[Nut-upsdev] Questions on the state of the UPS market
rcw at debian.org
Fri Jan 16 01:15:32 UTC 2009
On Thu, Jan 15, 2009 at 07:35:02PM -0500, Eric S. Raymond wrote:
> The source of my confusion is this. I learned years ago to
> distinguish between three categories of product:
> 1. Line conditioners (LCs) and surge suppressors. The are just spike
> filters, with no battery.
> 2. SPS = Standby power supply. These normally filter mains power,
> switching to a battery when the mains have a dropout.
> 3. UPS = Uninterruptible Power Supply. These continuuosly feed power
> to a battery, which discharges continuously to run the equipment.
> When the mains go down, the battery stops charging.
> My problem is this: The way these products are now labeled, I
> could not work out a way to tell which are which. Some look so
> small that they almost have to be mere line conditoners, because
> there;s no room in the case for a serious battery pack. Others
> could be SPS or UPS devices, but I can't tell which. All are now
> just labeled "Battery Backups"!
> 1a: Does anyone have good heuristics for telling the LCs, SPSes,
> and UPSes apart based on the packaging or the specs visible on them?
These categorizations are still useful today, although your terminology
If they have a battery, they are #2 or #3. If not, they are #1.
Some of the fancier ones in category #2 are "line-interactive", which
try to buck or boost voltage to maintain output compliance without
going on battery. But they still pass whatever hiccups get through
the filter to your equipment. You may or may not see any that do this
for under $200. They'll use words like "line-interactive", "buck/boost",
"AVR", etc., in their specs.
UPSs of type #3 are commonly referred to as "online" or
"double-conversion". Good luck getting anything like that for $200.
APC doesn't even have one in their lineup (as far as I can tell, the
entire Smart-UPS and Back-UPS line is #2).
> When I last seriously examined the market (mid-2005), SPS designs
> appeared to be on their way out because the switching electronics for
> full UPS operation were dropping in cost fast enough to make SPS
> designs a pointless economy.
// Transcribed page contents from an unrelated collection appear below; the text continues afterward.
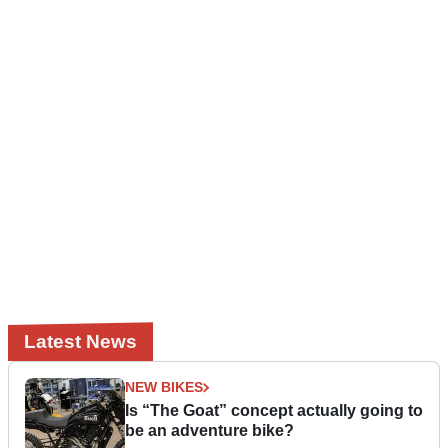
Latest News
NEW BIKES
Is “The Goat” concept actually going to
be an adventure bike?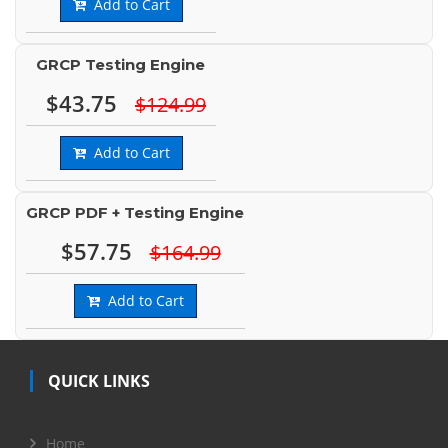
Add to Cart
GRCP Testing Engine
$43.75
$124.99
Add to Cart
GRCP PDF + Testing Engine
$57.75
$164.99
Add to Cart
QUICK LINKS
Home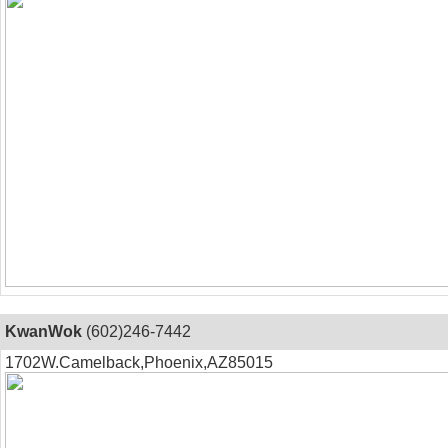
KwanWok
(602)246-7442
1702W.Camelback,Phoenix,AZ85015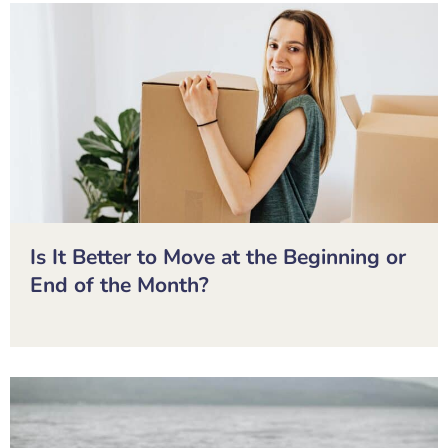
Is It Better to Move at the Beginning or
End of the Month?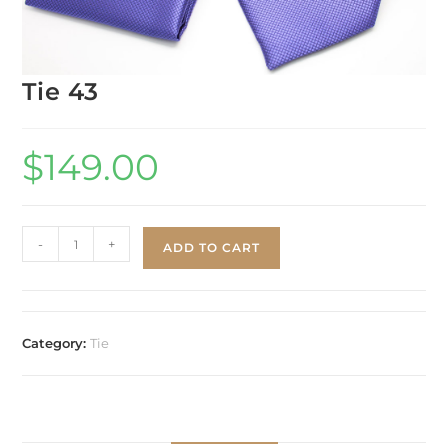
Tie 43
$
149.00
-
+
ADD TO CART
Category:
Tie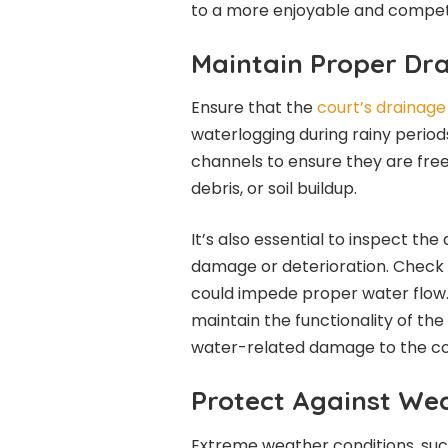
to a more enjoyable and compet
Maintain Proper Dr
Ensure that the
court’s drainag
waterlogging during rainy period
channels to ensure they are free
debris, or soil buildup.
It’s also essential to inspect the
damage or deterioration. Check 
could impede proper water flow.
maintain the functionality of th
water-related damage to the co
Protect Against We
Extreme weather conditions, suc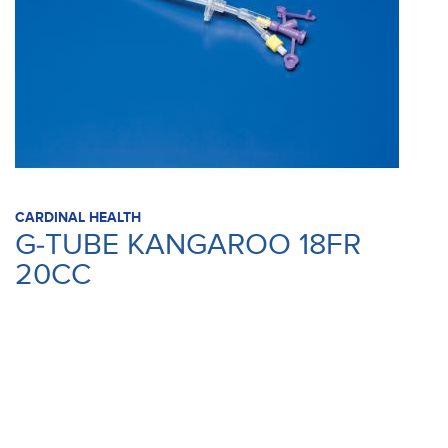
CARDINAL HEALTH
G-TUBE KANGAROO 18FR
20CC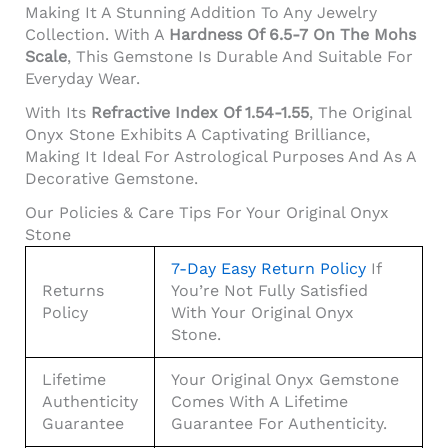
Making It A Stunning Addition To Any Jewelry
Collection. With A
Hardness Of 6.5-7 On The Mohs
Scale
, This Gemstone Is Durable And Suitable For
Everyday Wear.
With Its
Refractive Index Of 1.54-1.55
, The Original
Onyx Stone Exhibits A Captivating Brilliance,
Making It Ideal For Astrological Purposes And As A
Decorative Gemstone.
Our Policies & Care Tips For Your Original Onyx
Stone
7-Day Easy Return Policy
If
Returns
You’re Not Fully Satisfied
Policy
With Your Original Onyx
Stone.
Lifetime
Your Original Onyx Gemstone
Authenticity
Comes With A Lifetime
Guarantee
Guarantee For Authenticity.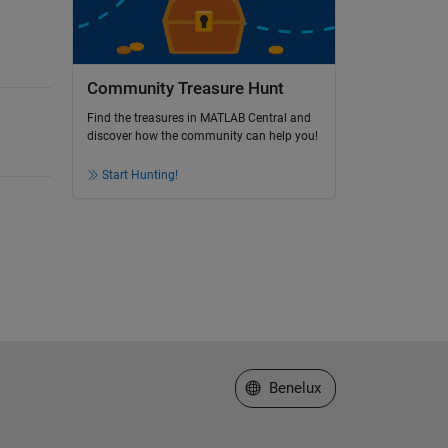
Community Treasure Hunt
Find the treasures in MATLAB Central and
discover how the community can help you!
Start Hunting!
Select a Web Site
Benelux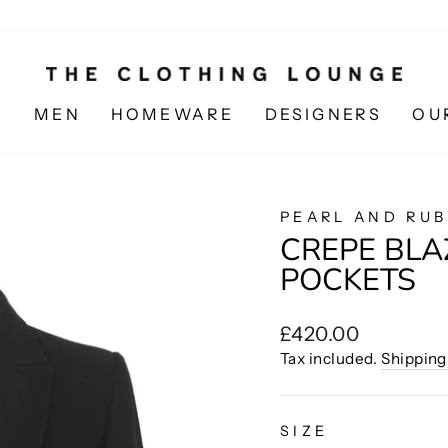
N
MEN
HOMEWARE
DESIGNERS
OU
PEARL AND RUB
CREPE BLA
POCKETS
Regular
£420.00
price
Tax included.
Shipping
SIZE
In the 2005 and 2007 revisions of the
> UPS HOWTO, I must have believed SPSes were one with the dust of
> history, because I didn't mention them anywhere.
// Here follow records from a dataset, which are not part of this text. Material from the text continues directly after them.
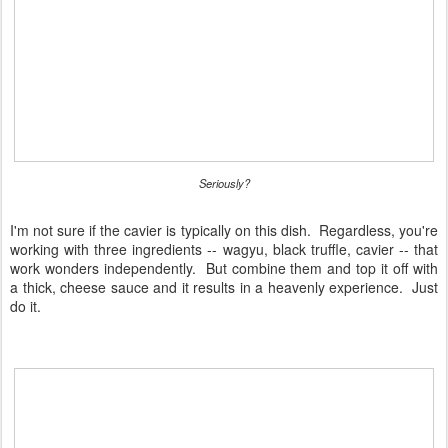
Seriously?
I'm not sure if the cavier is typically on this dish. Regardless, you're
working with three ingredients -- wagyu, black truffle, cavier -- that
work wonders independently. But combine them and top it off with
a thick, cheese sauce and it results in a heavenly experience. Just
do it.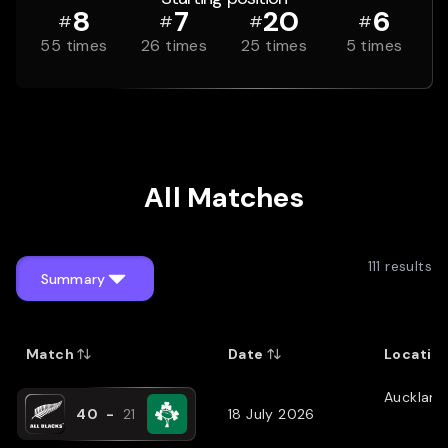
8
7
20
6
#
#
#
#
55
times
26
times
25
times
5
times
All Matches
111
results
Summary
Match
Date
Locatio
Auckland
40
-
21
18 July 2026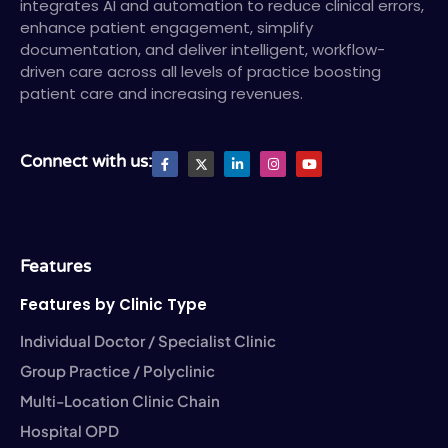
integrates AI and automation to reduce clinical errors,
enhance patient engagement, simplify
documentation, and deliver intelligent, workflow-
driven care across all levels of practice boosting
patient care and increasing revenues.
F
X
L
I
Y
Connect with us:
a
T
i
n
o
c
w
n
s
u
e
i
k
t
t
b
t
e
a
u
o
t
d
g
b
o
e
i
r
e
k
r
n
a
-
-
m
Features
f
i
n
Features by Clinic Type
Individual Doctor / Specialist Clinic
Group Practice / Polyclinic
Multi-Location Clinic Chain
Hospital OPD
Unfortunately they'll always be cheaper to make, and more compact.
Since SPSs pass a fixed amount of energy through their inverter,
they can get away with using a block of metal for a heat sink, instead
of using active cooling.
(This is a big reason not to hack external batteries onto a UPS that
isn't designed to attach to them.)
> I'd still believe that, except that it's 2009 and I saw at Ardmore
> that APC is still selling not only units with serial-port interfaces
> but units that I know for a fact have the old-fashioned single-pin
> dumb interface. And if they're still selling *that* kind of obsolete
> crap, I have to think maybe there are still SPSes in the world.
> 1b: Is the SPS in fact dead as a technical category? If not, why not?
I'd say it's more pervasive now than in 2005. Price/profits/ignorance.
> Oh, and this, too:
> 1c: RS232C, on consumer devices, in 2009? Ferfuckssake, *why*?
> It's not like USB chips are expensive or anything. I know all about
> this from GPS-land, actually; pl2303s are so cheap that even if the
> vendors wanted to retread their RS232 designs, the cost of goods to
> refit them with USB-to-serial conversion is close to zip. Does anyone
> have a clue why this interface type didn't die five years ago?
Because the stuff they're currently selling is based on 5+ year old
designs. Same reason why if you buy an alarm system or fire system,
you get, among other things, a circuit board with gobs of discrete
components on it.
Ethernet interfaces are similarly cheap (< $3). Unfortunately, the
products weren't initially designed with them in mind, so what you
get for your $100-$300 is a computer on a card that has an ethernet
port on the back.
Robert Woodcock - rcw at debian.org
"Obscenity is whatever happens to shock some elderly and ignorant magistrate."